In the 1990s, China saw a surge in people practicing Falun Gong, a Buddhist discipline that supposedly worried the Chinese government. In response to its growing numbers, the government outlawed the practice and began punishing anyone who didn’t disavow it. Demonstrations and protests happened, some of which resulted in violence, until 2001 when several Falun Gong supporters lit themselves on fire in protest at Tiananmen Square. The news came as a shock, especially to Falun Gong supporters who considered the self-immolation an act in direct opposition to the values the practice promotes. Directors Jason Loftus and Eric Pedicelli try to investigate what happened with their documentary Ask No Questions, which relies on a smoking gun: Chen Ruichang, a former worker for the state television who believes the government staged the entire incident.
It doesn’t take long for Loftus and Pedicelli’s documentary to hit a wall given their material. The only people willing to talk are Chen and a CNN journalist who captured footage of the self-immolation (which Chinese authorities clamped down on), with everyone else staying quiet and the Chinese government refusing to engage (in fact, they begin targeting deals made between his own business and Chinese vendors to send a message). All that can be concluded here is that there is reason to be suspicious of what exactly happened at Tiananmen Square in 2001. But Loftus and Pedicelli have at least an hour to kill by the time they reach an investigative dead end, leading them to speculate wildly for the rest of the runtime. This leads to theories and ideas that range from absurd to offensive. They look at police video of the protest and wonder if some of the audio was dubbed or manipulated; they criticize one of the protestors for his improper meditation form; and they even consult with a stuntman to see whether the protestors’ burns were real. It’s an odd choice to bring on a consultant for this purpose, especially since one person died from their burns, but I guess it’s always good to be sure.

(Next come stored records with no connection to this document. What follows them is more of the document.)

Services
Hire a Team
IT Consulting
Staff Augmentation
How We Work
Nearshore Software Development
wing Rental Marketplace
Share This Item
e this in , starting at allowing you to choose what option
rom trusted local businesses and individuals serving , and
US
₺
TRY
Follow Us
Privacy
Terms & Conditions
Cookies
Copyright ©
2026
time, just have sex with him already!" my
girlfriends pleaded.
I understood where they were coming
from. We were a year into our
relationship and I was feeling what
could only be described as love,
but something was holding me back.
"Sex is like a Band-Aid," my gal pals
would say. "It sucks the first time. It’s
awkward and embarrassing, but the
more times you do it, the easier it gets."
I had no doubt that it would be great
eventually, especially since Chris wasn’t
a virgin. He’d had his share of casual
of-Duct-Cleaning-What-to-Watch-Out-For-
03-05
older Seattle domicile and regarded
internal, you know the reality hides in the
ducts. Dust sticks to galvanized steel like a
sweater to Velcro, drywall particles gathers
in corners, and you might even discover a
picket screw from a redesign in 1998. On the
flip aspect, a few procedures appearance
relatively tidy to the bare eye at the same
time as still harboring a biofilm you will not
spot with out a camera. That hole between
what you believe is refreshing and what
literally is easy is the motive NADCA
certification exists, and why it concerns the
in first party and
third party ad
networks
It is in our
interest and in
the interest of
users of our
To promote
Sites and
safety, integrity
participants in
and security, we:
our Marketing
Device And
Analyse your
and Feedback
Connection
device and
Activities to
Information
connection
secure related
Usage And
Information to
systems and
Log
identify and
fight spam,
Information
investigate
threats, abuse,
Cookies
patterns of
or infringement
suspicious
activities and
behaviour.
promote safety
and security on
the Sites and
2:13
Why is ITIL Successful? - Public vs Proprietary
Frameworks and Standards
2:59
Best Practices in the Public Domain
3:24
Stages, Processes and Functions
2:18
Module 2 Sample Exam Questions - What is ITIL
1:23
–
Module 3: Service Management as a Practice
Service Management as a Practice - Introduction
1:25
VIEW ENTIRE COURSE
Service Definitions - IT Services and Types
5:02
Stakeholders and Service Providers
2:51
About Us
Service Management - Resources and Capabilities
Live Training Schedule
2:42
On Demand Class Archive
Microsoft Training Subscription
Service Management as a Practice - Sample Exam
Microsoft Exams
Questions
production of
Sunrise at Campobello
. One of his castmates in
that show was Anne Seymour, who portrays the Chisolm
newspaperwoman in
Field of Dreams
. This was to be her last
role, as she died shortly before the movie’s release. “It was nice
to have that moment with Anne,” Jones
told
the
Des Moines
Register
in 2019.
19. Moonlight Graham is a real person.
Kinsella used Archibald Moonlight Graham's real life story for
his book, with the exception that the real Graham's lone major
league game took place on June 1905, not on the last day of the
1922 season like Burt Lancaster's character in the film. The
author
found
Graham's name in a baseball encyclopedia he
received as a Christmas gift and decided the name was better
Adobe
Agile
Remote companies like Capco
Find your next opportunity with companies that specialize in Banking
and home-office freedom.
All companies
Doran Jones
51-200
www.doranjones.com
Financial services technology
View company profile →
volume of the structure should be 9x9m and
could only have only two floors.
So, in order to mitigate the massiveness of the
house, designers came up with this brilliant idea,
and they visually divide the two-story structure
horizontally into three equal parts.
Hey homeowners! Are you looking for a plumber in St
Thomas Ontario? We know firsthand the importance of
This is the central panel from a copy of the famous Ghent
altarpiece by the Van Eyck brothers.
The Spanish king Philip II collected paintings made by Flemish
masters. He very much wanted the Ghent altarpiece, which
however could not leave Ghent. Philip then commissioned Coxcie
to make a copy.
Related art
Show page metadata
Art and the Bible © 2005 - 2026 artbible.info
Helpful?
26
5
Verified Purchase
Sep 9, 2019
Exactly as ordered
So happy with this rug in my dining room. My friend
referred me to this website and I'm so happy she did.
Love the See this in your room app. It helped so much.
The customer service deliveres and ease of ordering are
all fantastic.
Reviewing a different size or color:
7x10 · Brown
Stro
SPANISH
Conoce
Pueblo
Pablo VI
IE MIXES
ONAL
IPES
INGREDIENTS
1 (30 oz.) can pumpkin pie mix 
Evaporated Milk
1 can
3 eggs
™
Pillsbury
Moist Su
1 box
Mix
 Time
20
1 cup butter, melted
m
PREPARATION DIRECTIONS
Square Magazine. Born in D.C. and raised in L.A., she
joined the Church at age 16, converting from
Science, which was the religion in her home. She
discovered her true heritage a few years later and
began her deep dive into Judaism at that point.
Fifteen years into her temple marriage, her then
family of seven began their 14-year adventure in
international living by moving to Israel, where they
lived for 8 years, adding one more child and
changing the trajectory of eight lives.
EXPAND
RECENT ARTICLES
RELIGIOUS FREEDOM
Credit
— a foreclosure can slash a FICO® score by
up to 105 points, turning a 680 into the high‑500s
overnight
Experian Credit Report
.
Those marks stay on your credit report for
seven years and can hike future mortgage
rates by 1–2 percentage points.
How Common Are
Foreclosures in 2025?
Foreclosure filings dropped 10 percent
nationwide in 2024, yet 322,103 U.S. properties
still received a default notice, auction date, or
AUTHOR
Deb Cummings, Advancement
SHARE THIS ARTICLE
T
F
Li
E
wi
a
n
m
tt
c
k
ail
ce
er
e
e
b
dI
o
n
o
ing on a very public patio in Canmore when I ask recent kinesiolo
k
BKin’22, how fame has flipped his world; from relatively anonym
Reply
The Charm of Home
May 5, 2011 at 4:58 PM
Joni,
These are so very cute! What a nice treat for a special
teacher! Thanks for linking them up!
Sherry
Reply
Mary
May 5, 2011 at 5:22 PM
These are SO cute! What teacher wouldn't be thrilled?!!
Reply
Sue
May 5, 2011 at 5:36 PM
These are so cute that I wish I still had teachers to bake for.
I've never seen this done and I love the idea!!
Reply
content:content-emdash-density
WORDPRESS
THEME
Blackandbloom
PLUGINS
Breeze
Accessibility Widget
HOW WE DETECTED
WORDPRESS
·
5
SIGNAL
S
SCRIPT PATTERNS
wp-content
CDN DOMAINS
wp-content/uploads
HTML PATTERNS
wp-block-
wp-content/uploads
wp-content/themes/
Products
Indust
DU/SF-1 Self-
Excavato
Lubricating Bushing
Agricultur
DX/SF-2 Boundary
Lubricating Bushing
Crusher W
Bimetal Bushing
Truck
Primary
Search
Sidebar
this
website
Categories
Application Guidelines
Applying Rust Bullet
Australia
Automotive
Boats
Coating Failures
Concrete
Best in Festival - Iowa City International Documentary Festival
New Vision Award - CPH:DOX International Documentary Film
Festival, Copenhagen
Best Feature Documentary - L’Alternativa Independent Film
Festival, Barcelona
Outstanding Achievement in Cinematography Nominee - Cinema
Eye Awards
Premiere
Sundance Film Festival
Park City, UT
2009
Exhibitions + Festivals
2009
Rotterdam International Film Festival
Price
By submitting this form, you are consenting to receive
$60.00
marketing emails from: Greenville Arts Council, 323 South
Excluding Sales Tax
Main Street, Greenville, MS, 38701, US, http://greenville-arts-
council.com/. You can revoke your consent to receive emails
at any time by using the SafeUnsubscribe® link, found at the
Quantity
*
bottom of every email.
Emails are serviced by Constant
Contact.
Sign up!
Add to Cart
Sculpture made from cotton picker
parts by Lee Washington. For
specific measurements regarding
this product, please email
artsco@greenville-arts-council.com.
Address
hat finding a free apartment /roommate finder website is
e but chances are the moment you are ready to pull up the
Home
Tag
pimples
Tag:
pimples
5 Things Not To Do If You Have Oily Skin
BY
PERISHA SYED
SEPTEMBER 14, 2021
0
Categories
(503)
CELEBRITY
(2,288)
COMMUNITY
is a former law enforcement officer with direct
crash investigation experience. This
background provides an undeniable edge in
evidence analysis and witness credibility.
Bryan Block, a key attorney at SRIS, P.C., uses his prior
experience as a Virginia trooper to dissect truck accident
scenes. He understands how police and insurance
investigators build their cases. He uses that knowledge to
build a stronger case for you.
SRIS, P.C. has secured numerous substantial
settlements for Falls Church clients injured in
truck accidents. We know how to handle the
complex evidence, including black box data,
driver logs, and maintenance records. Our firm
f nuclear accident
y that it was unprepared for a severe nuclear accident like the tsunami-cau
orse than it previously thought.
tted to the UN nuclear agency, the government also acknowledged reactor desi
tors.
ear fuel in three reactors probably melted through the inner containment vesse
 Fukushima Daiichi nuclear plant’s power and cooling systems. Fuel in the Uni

Whatever good Ask No Questions does in bringing awareness to a major event that deserves investigation becomes undone by its ridiculous speculation. One doesn’t need to look further than a sequence later on in the film where they read passages from an early 90s novel, where they point out parallels between the book’s story of a government cover-up and parts of the Tiananmen Square incident, an argument that reaches so far it could cause tendinitis. Loftus and Pedicelli have made something that feels more in line with something like Loose Change and other conspiracy documentaries that Alex Jones would embrace with open arms. There’s no denying the good intentions of everyone involved, but we all know where good intentions can lead.